Daniel Côté
The Dragonfly Of Chicoutimi
The Dragonfly Of Chicoutimi

Le théâtre menacé par des apprentis sorciers

BILLET / Un mois s’est écoulé depuis que j’ai pris connaissance de la lettre ouverte du Conseil québécois du théâtre, un document intitulé Ceci n’est pas du théâtre. Il est né dans un sentiment d’urgence parce que les membres du conseil d’administration voyaient des personnes influentes, dont le directeur du Conseil des arts du Canada (CAC), Simon Brault, profiter de la crise sanitaire pour vendre l’idée que le numérique constituait la voie royale vers un avenir florissant.

S’il avait affirmé que c’était une option parmi d’autres, comme les nuances de bleu pour un peintre, personne ne se serait formalisé. Après tout, la grande majorité des compagnies professionnelles de notre région explorent ce médium depuis la mi-mars. Les résultats se sont révélés inégaux, mais même les personnes qui en ont tiré un meilleur profit rêvent du jour où elles joueront devant un vrai public.

Cet avis est partagé par le Conseil québécois du théâtre, qui voit dans le numérique « un moyen de garder le contact avec le public et de lui offrir quelques succédanés aux spectacles qu’il attend ». Il le compare à un diachylon, alors que Simon Brault prône « l’adoption rapide et généralisée des outils numériques ». C’est avec cet objectif en tête qu’il souhaiterait nouer un partenariat avec Radio-Canada, précise-t-on dans la lettre ouverte.

Que ces deux institutions planent aussi haut, c’était déjà préoccupant. Or, il y avait aussi des interrogations à propos du ministère de la Culture et des Communications du Québec. Il tardait tant à parler de la réouverture des salles, tandis que sa titulaire entonnait le chant de la sirène numérique. C’est pourquoi son intervention de mardi a été significative. Au-delà de l’argent neuf, son désir de ramener les artistes sur scène en juin montre qu’elle a saisi le message.

L’art du rassemblement

« Le théâtre est l’art du rassemblement », est-il énoncé dans la lettre ouverte.

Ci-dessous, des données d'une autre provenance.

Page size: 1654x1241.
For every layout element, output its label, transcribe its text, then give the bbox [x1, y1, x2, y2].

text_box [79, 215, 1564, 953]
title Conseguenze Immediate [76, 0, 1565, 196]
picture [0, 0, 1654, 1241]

Si nous vivions en des temps ordinaires, il ne serait pas nécessaire de rappeler une telle chose. Certains y verraient même un cliché. Or, plus que jamais, il faut ramener cette idée à l’avant-plan, de peur que des apprentis sorciers ne profitent de la crise pour imposer leurs choix douteux. Quand on tient les cordons de la bourse, comme c’est le cas pour le CAC, on peut en mener large.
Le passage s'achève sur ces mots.